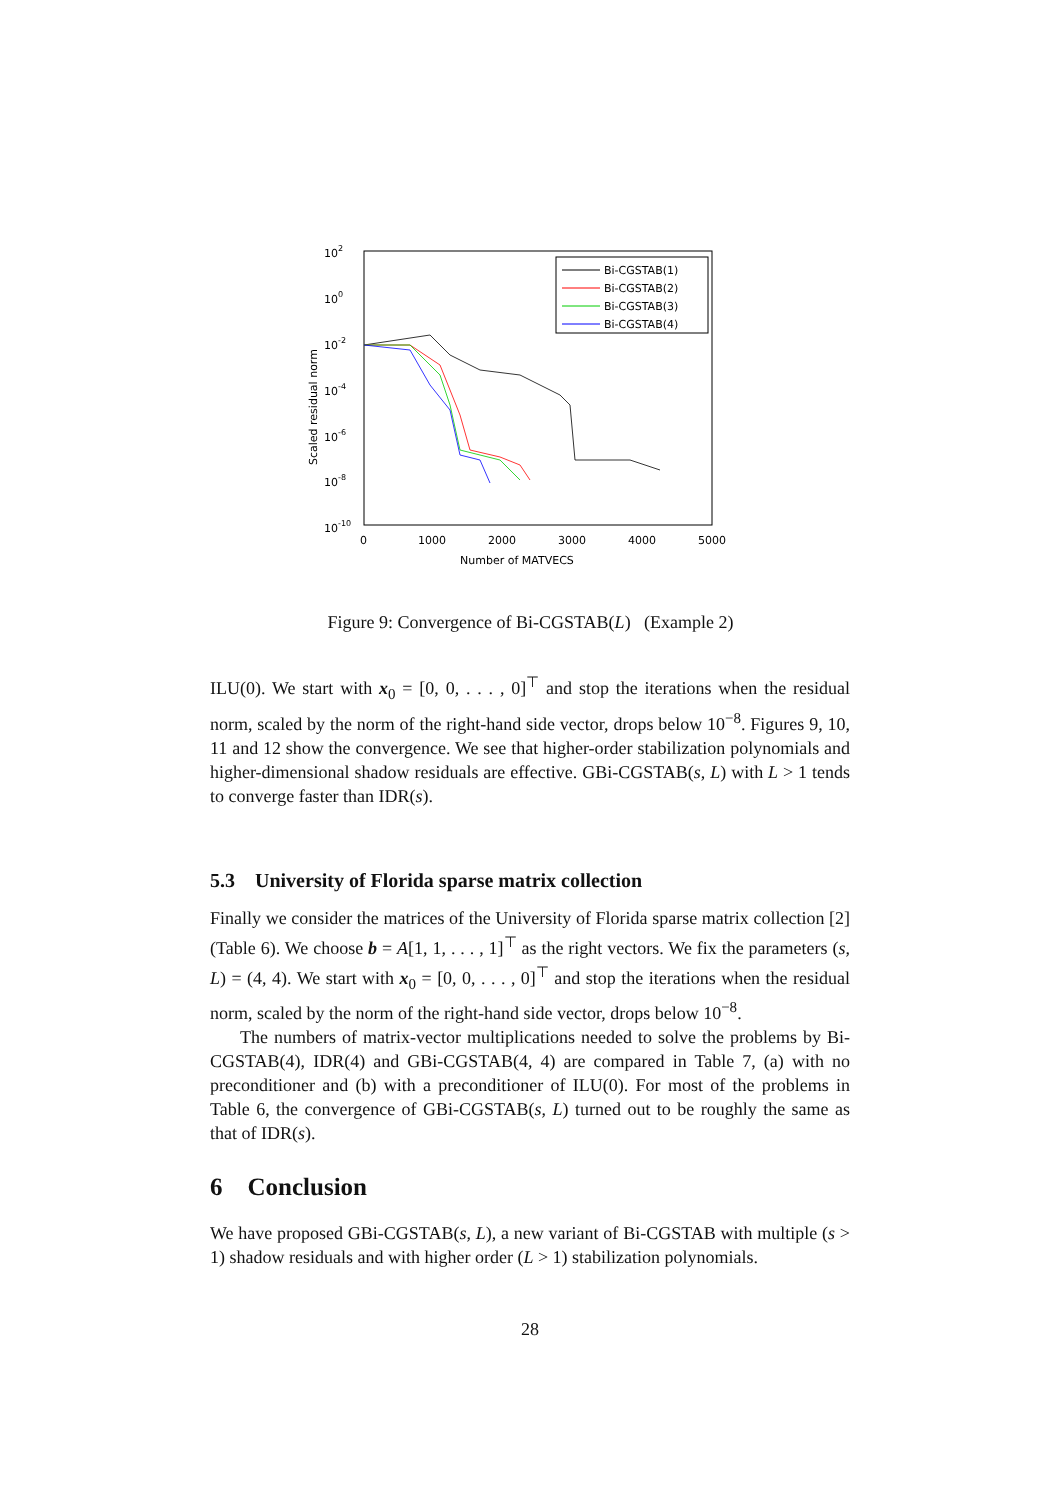102
100
10-2
10-4
10-6
10-8
10-10
0
1000
2000
3000
4000
5000
Number of MATVECS
Scaled residual norm
Bi-CGSTAB(1)
Bi-CGSTAB(2)
Bi-CGSTAB(3)
Bi-CGSTAB(4)
Figure 9: Convergence of Bi-CGSTAB(L) (Example 2)
ILU(0). We start with x<sub>0</sub> = [0, 0, . . . , 0]<sup>⊤</sup> and stop the iterations when the residual norm, scaled by the norm of the right-hand side vector, drops below 10<sup>−8</sup>. Figures 9, 10, 11 and 12 show the convergence. We see that higher-order stabilization polynomials and higher-dimensional shadow residuals are effective. GBi-CGSTAB(s, L) with L > 1 tends to converge faster than IDR(s).
5.3 University of Florida sparse matrix collection
Finally we consider the matrices of the University of Florida sparse matrix collection [2] (Table 6). We choose b = A[1, 1, . . . , 1]<sup>⊤</sup> as the right vectors. We fix the parameters (s, L) = (4, 4). We start with x<sub>0</sub> = [0, 0, . . . , 0]<sup>⊤</sup> and stop the iterations when the residual norm, scaled by the norm of the right-hand side vector, drops below 10<sup>−8</sup>.
The numbers of matrix-vector multiplications needed to solve the problems by Bi-CGSTAB(4), IDR(4) and GBi-CGSTAB(4, 4) are compared in Table 7, (a) with no preconditioner and (b) with a preconditioner of ILU(0). For most of the problems in Table 6, the convergence of GBi-CGSTAB(s, L) turned out to be roughly the same as that of IDR(s).
6 Conclusion
We have proposed GBi-CGSTAB(s, L), a new variant of Bi-CGSTAB with multiple (s > 1) shadow residuals and with higher order (L > 1) stabilization polynomials.
28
== == ==
*Problem*
Reply with the number only, stating how many lines in the listing hold the string "shadow".

*Final answer*
2